The UK Space Agency and the National Nuclear Laboratory (NNL) are to collaborate on the world’s first space battery powered by Americium-241. This work, commissioned and funded by the UK Space Agency from NNL, will be delivered in a new £19 million laboratory in Cumbria equipped with next-generation equipment and technology. It will deliver a sovereign supply of fuel for space batteries in the context of a global shortage, enabling the UK and its partners to pursue new space science and exploration missions.

The plan is to make the world’s first space battery powered by Americium-241, a manmade radioactive metal or radioisotope produced from plutonium and with similar properties. Researchers at the Sellafield nuclear site in Cumbria found that Am-241, which is produced by the radioactive decay of used fuel from nuclear reactors, could be used as an alternative for the batteries known as radioisotope power systems (RPSs).

Previous RPSs have all been powered by Plutonium-238, which is only made in the US and Russia, so these plans have been accelerated following the discovery that Americium-241 could be used as an alternative.

Atomic space batteries, or radioisotope power systems (RPSs), generate heat when radioactivity decays. Heat can be directly used to keep a spacecraft from freezing and can also be turned into energy to run the equipment inside. The UK Space Agency explains that the batteries continue to function for decades without requiring repair.

“This innovative method of creating Americium to power space missions will allow us not only to sustain exploration of the Moon and Mars for longer periods but to venture further into space than ever before,” said UK Space Agency chief Dr. Paul Bate.

Supporting the National Nuclear Laboratory’s expansion will make the UK the only country in the world capable of producing this viable alternative to Plutonium, reducing the global space community’s reliance on limited supplies, which are increasingly difficult and costly to obtain.

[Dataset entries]

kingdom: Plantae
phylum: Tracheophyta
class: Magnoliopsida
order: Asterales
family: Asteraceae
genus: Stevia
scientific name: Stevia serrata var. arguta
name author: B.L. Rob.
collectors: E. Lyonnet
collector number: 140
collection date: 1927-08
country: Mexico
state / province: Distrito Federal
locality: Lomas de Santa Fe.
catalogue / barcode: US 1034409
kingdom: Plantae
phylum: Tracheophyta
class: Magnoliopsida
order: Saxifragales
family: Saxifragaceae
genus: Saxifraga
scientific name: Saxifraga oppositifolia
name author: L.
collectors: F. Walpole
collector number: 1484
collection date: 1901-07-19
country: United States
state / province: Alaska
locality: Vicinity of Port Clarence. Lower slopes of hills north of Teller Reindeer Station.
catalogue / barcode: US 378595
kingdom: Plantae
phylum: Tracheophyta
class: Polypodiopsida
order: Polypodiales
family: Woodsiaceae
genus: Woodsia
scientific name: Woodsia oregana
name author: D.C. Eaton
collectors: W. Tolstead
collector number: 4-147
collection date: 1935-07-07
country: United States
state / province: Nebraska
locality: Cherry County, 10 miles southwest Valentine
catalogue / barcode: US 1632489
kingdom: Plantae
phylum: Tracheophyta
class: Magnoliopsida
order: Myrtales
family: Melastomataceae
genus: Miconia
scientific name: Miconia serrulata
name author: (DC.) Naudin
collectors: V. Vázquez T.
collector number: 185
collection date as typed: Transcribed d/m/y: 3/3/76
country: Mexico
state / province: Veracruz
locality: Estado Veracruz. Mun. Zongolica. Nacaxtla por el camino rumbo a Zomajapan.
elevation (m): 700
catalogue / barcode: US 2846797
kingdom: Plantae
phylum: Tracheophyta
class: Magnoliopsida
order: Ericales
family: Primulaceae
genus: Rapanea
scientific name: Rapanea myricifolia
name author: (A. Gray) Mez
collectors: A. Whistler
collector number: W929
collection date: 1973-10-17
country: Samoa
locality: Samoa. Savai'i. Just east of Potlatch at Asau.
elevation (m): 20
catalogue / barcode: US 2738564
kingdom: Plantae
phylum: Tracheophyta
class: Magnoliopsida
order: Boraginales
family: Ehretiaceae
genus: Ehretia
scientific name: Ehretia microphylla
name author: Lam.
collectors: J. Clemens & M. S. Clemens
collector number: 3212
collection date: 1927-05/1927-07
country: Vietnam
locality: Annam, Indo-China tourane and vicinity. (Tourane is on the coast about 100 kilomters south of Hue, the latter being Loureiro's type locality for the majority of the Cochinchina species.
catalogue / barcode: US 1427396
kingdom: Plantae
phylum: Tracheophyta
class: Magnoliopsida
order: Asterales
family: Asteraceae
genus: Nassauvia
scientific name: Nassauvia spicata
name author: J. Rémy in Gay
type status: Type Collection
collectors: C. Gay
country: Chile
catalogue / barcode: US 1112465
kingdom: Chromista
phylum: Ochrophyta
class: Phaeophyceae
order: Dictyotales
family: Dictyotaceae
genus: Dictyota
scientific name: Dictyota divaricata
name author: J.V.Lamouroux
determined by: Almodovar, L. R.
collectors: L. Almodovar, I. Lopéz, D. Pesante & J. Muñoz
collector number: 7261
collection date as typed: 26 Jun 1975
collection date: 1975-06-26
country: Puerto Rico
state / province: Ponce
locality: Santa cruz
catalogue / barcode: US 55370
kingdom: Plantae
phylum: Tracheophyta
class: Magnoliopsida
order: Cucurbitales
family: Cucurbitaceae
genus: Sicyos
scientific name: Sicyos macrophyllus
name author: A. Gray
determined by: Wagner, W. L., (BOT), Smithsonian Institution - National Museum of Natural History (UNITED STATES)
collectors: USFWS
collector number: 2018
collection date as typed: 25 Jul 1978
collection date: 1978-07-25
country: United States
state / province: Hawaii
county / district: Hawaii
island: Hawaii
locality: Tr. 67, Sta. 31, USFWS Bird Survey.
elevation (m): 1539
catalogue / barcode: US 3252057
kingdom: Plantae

- _ACTIVITIES_:
#1 In the space battery text, how much is the new laboratory in Cumbria said to cost?
#2 Repeat the part of the space battery text starting with "Previous RPSs have" and going on through "Dr. Paul Bate.".

- _RESPONSES TO THE TASKS_:
#1 £19 million.

#2
Previous RPSs have all been powered by Plutonium-238, which is only made in the US and Russia, so these plans have been accelerated following the discovery that Americium-241 could be used as an alternative.

Atomic space batteries, or radioisotope power systems (RPSs), generate heat when radioactivity decays. Heat can be directly used to keep a spacecraft from freezing and can also be turned into energy to run the equipment inside. The UK Space Agency explains that the batteries continue to function for decades without requiring repair.

“This innovative method of creating Americium to power space missions will allow us not only to sustain exploration of the Moon and Mars for longer periods but to venture further into space than ever before,” said UK Space Agency chief Dr. Paul Bate.